Can you talk about Jon Batiste's role as the composer and on-camera talent?

“Jon is such an instinctual musician. We talked a lot about how the score needed to match the energy and the live-ness of the original show. We did something that we’ve never done before, which is Jon, who was already acting in the movie, when he would wrap, he’d get back into his street clothes, and then Nathan would bring his laptop out and show him a rough cut of a scene. Literally, from the moment he looked at it, he would turn around and point at musician and say, ‘All right, we need to start on G, go to A, go to a B, come back to the G.’ And he would point to a percussionist and go, ‘I want you to go tick, tick, tick, tick...’ And then he would mouth out the rhythms and they would all start playing. He would change things and get on the piano or get on the drums. The whole score was improvised, live, on-set, and recorded live, so the final score you’re hearing in the movie is something that Jon is creating in realtime after watching the rough edits of the movie.”

You mentioned the choreography of the scenes and camera work. Is there a scene that concerned you because of all that was involved. Maybe the one where Lorne comes out of the elevator?

“It’s funny, but I never think of it as tough. For me, it brings me more joy than anything. We wanted the audience to feel like a person wandering through 8H while all this chaos is happening, and every time the camera swivels, it’s like you’re just looking around, trying to catch something with your eyes and your ears. And I’ve worked with Matt Moriarty, the camera operator, for a few films. He’s one of the best in the world. He’s extraordinary. We built the stage early on purpose, so that we could shoot the movie twice — once with stand ins and once with the real actors. The process of doing 'one-ers' like that would start with walking it through just with the stand ins, and then adding anyone else we could find from the production office...Then, finally, we go for real casting, and we get to the point where we have the entire background actors there. With that one, we did a day that was just rehearsal. Then we start shooting the next day. You don’t really get the take you like until lunch basically. You have to get used to the fact that the first time you watch a take, it’s going to be a mess. You’re going to miss all kinds of things…The joy is watching the dance finally come together — that take where it finally all lands and everybody cheers at the end because it’s like magic.”

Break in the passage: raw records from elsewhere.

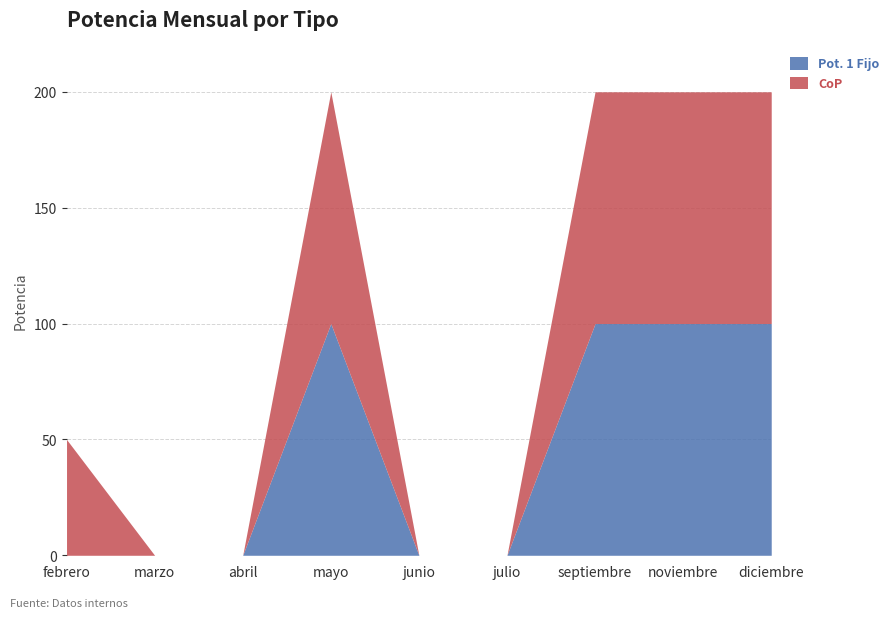

What is the approximate value of CoP at noviembre, to the nearest 50?

100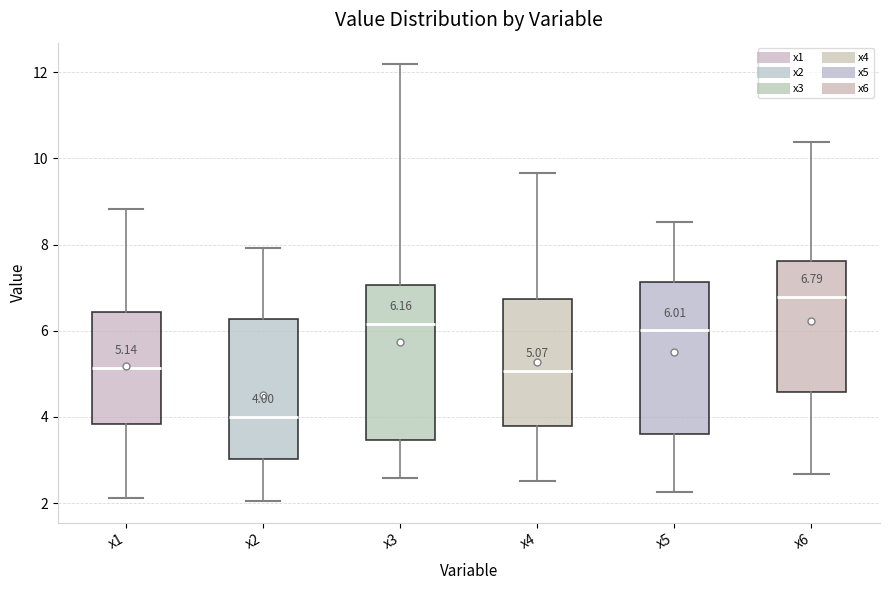

Which box's median line is the lowest?

x2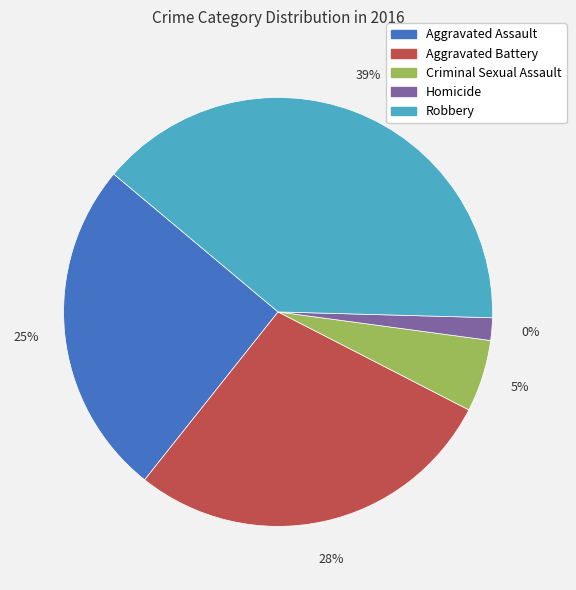

What percentage is the Aggravated Assault slice, to the nearest percent?

25%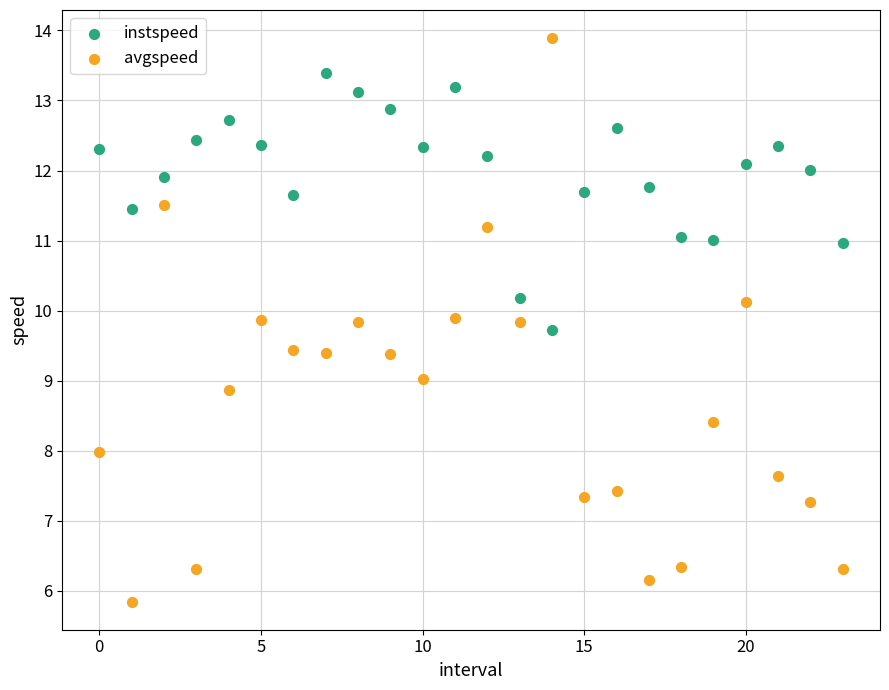

Which series contains the lowest Y value?

avgspeed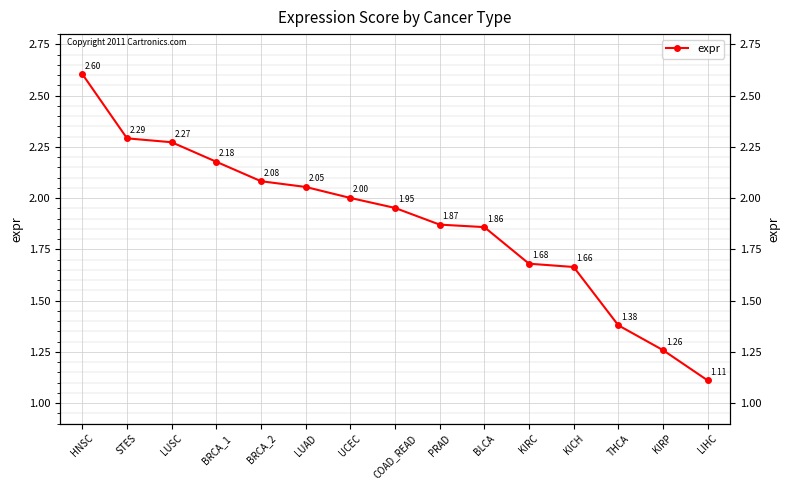

What position from the left is KICH?

12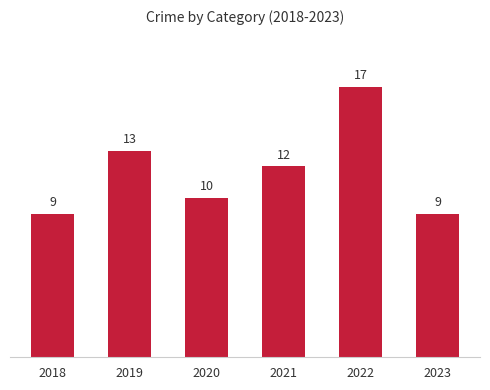

What is the difference between the second highest and minimum values?

4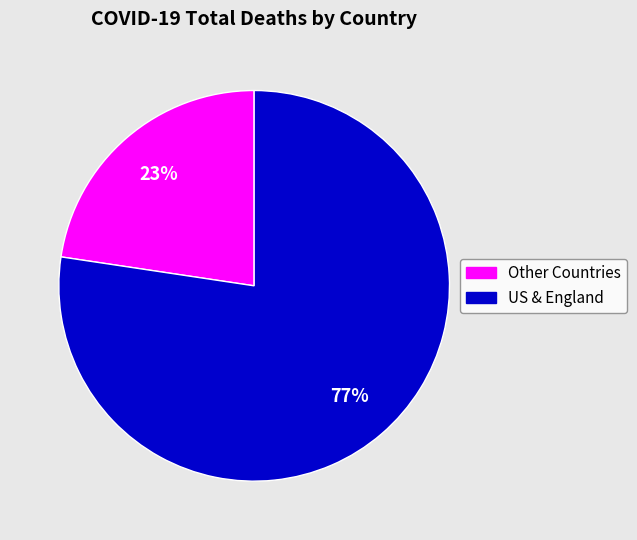

Which has a higher value, US & England or Other Countries?

US & England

I understand there were no greenscreen effects? Are there VFX that the audience wouldn’t be aware of?

“There’s only a few visual effects in the movie, and the most important one is moving the minute hand on clocks every once in a while, because the audience is so keenly aware of what time it is. We would have to move the minute hand literally two minutes or three minutes in one direction or another.”

Do you have anything lined up for next year?

“Honestly, it’s been a nonstop run of two Ghostbusters movies and SNL. I think it’s time to breathe.”